On one level, this is surely unfair: No chief executive can control the minute-to-minute movement of a stock market that trades billions of shares.
But the White House could have avoided this juxtaposition relatively easily, say some critics. Keep Bush's Wall Street rhetoric confined to hours when the market is closed, for one thing. Make sure neither he nor his economic team talk about specific market levels.
The Clinton administration, for instance, would likely have turned to Treasury Secretary Robert Rubin under similar circumstances, says former Clinton official Martin Baily.
As a former Wall Street chieftain himself, Mr. Rubin knew just the kind of rhetoric markets like: vague and reassuring not too specific.
"He would talk about the forces driving markets, the proneness of markets to go up and down, the underlying strength of fundamentals, things like that," says Mr. Baily.
Bush's Treasury Secretary Paul O'Neill, a blunt former Alcoa CEO, inspires little confidence by comparison, say many in Washington.
Bush "has been hamstrung by the fact that Treasury Secretary O'Neill is so weak," says Kevin Hassett of the American Enterprise Institute in Washington. "President Clinton would never have exposed himself to the kind of circumstances [Bush] suffered when he was talking about the market last week. Clinton would have sent Secretary Rubin out."
Still, it could be worse. Bush could be Ronald Reagan. The Great Communicator suffered both a stock dive and a recession early in his term in office.
Of course, Mr. Reagan recovered to win a smashing second term victory and that's the point. In political terms, early troubles with the stock market don't tend to drag presidents down.
The S&P 500 fell by more than 23 percent in Richard Nixon's first 18 months in office, for instance, and he similarly won a big reelection victory. Today, people remember the Clinton years as a time of economic boom or economic bubble but in fact, stocks were only so-so his first year and a half.
Then there's the substance question: Will anything Bush has proposed actually work, in the sense of helping restore investor confidence?
After all, confidence is an ephemeral thing. As Federal Reserve Chairman Alan Greenspan said in congressional testimony last week, "You don't reverse investor ... confidence overnight."
Actions proposed by both Bush and Congress are unlikely to hurt the market, and could well help, say experts. And Washington is almost sure to see lots of legislative change, combining both Bush's "rotten apples" approach and a broader attack on perceived systemic abuses, which is laid out in the Senate version of the corporate-responsibility bill, now in a House-Senate conference.
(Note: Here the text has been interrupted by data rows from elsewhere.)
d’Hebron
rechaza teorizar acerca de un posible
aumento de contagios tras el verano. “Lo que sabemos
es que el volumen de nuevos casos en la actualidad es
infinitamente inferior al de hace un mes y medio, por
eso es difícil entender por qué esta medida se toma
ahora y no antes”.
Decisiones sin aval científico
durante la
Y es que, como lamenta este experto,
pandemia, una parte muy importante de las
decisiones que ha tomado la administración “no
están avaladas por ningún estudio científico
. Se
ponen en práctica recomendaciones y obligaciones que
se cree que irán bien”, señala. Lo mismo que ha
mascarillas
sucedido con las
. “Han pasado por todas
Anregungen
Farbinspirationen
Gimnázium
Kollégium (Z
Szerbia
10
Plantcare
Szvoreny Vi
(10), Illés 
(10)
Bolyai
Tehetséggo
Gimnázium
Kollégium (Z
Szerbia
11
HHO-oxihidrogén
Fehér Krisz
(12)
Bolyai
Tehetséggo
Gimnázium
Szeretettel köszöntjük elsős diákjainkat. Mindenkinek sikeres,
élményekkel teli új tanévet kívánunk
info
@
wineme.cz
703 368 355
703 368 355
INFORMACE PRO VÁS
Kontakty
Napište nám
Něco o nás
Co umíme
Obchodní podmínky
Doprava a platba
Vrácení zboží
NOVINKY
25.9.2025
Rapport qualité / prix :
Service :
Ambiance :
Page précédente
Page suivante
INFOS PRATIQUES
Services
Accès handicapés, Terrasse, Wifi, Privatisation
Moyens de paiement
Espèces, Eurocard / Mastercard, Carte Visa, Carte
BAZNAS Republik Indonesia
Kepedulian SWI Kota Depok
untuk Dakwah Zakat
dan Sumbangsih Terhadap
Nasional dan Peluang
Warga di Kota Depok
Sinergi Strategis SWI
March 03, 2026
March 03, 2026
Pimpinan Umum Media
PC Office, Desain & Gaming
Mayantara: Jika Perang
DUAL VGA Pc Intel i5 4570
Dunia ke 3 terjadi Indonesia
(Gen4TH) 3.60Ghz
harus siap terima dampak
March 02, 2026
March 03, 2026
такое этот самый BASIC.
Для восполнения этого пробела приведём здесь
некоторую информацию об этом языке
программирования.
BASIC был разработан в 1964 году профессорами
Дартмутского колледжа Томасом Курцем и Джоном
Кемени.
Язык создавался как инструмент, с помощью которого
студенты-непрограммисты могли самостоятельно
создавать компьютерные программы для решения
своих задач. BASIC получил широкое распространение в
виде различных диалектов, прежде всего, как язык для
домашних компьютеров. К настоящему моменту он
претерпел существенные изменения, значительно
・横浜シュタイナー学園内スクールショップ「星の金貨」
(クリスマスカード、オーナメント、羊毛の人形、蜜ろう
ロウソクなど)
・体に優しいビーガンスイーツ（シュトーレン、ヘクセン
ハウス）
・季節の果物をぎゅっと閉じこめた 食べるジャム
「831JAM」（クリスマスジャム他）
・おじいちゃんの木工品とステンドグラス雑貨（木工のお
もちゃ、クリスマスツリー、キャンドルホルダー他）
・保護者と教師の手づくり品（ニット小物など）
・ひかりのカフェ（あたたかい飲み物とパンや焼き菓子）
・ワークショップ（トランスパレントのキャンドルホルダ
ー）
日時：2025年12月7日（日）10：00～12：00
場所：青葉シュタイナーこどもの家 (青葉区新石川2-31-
But then again, the markets may correct themselves before legislative changes have a chance to take effect.
Firms that misled investors with funny numbers have been mercilessly handled by the markets witness yesterday's bankruptcy filing by WorldCom. Over time, it is this discipline, and not longer prison terms for certain white-collar crimes, that may be the best defense against the Enrons of the future.